Eine schöne Handschrift ist keine Grundvoraussetzung für Handlettering. Es geht nämlich dabei nicht darum, schön, exakt und gleichmäßig zu schreiben (so wie in der klassischen Kalligrafie), sondern die Buchstaben zu konstruieren, sie zu verzieren und mit anderen Schriftarten zu kombinieren. Das kann man sehr gut lernen. Eine der größten Herausforderungen ist es sicher, den richtigen Umgang mit dem Pinselstift oder Brush Pen oder auch der Spitzfeder zu erlernen. Das sieht sehr einfach aus, ist es aber nicht. Ich wollte anfangs auch gleich schreiben können und nicht unbedingt von Null beginnen: dicke Abwärtsstriche, dünne Aufwärtsstriche, Grundübungen, Buchstaben konstruieren usw. Ich gebe zu, dass das anfangs etwas mühselig ist, aber wenn man den Dreh erst einmal heraus hat, kann man das unabhängig vom Schreibwerkzeug immer wieder gleich anwenden. Man muss viel üben, das genügt.
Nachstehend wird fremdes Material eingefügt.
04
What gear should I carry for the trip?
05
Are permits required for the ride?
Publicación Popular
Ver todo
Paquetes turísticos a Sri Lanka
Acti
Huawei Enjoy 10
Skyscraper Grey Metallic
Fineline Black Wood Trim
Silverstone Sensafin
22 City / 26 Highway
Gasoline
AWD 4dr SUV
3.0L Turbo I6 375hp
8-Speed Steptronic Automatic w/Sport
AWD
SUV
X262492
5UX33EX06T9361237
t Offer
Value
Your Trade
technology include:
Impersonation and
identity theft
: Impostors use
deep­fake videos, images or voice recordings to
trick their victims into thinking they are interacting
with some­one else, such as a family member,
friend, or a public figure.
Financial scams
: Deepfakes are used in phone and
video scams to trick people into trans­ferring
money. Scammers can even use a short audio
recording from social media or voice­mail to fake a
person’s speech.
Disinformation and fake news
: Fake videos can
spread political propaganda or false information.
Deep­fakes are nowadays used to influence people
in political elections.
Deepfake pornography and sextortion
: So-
Um zu so einem Endergebnis zu kommen, braucht man viel Übung

 

Digital oder per Hand, Kalligraphie ist immer gefragt

Digitale Kalligraphie und Handlettering sind kein Widerspruch, sondern ergänzen einander. Digital kann der Grafik-Designer auf eine kaum noch überschaubare Zahl von Schriften zurückgreifen. Aber die Kalligraphie von Hand ist natürlich nach wie vor abhängig vom Können des einzelnen Künstlers. Hier können Techniken, Farben und Materialien eingesetzt werden, die das jeweilige Endprodukt zu einem einzigartigen Kunstwerk machen. Das Vergnügen, schöne Schriften per Pinsel, Feder oder Stift zu produzieren, bringt manchen Schriftenliebhaber dazu, an entsprechenden Schulungen oder Workshops teilzunehmen.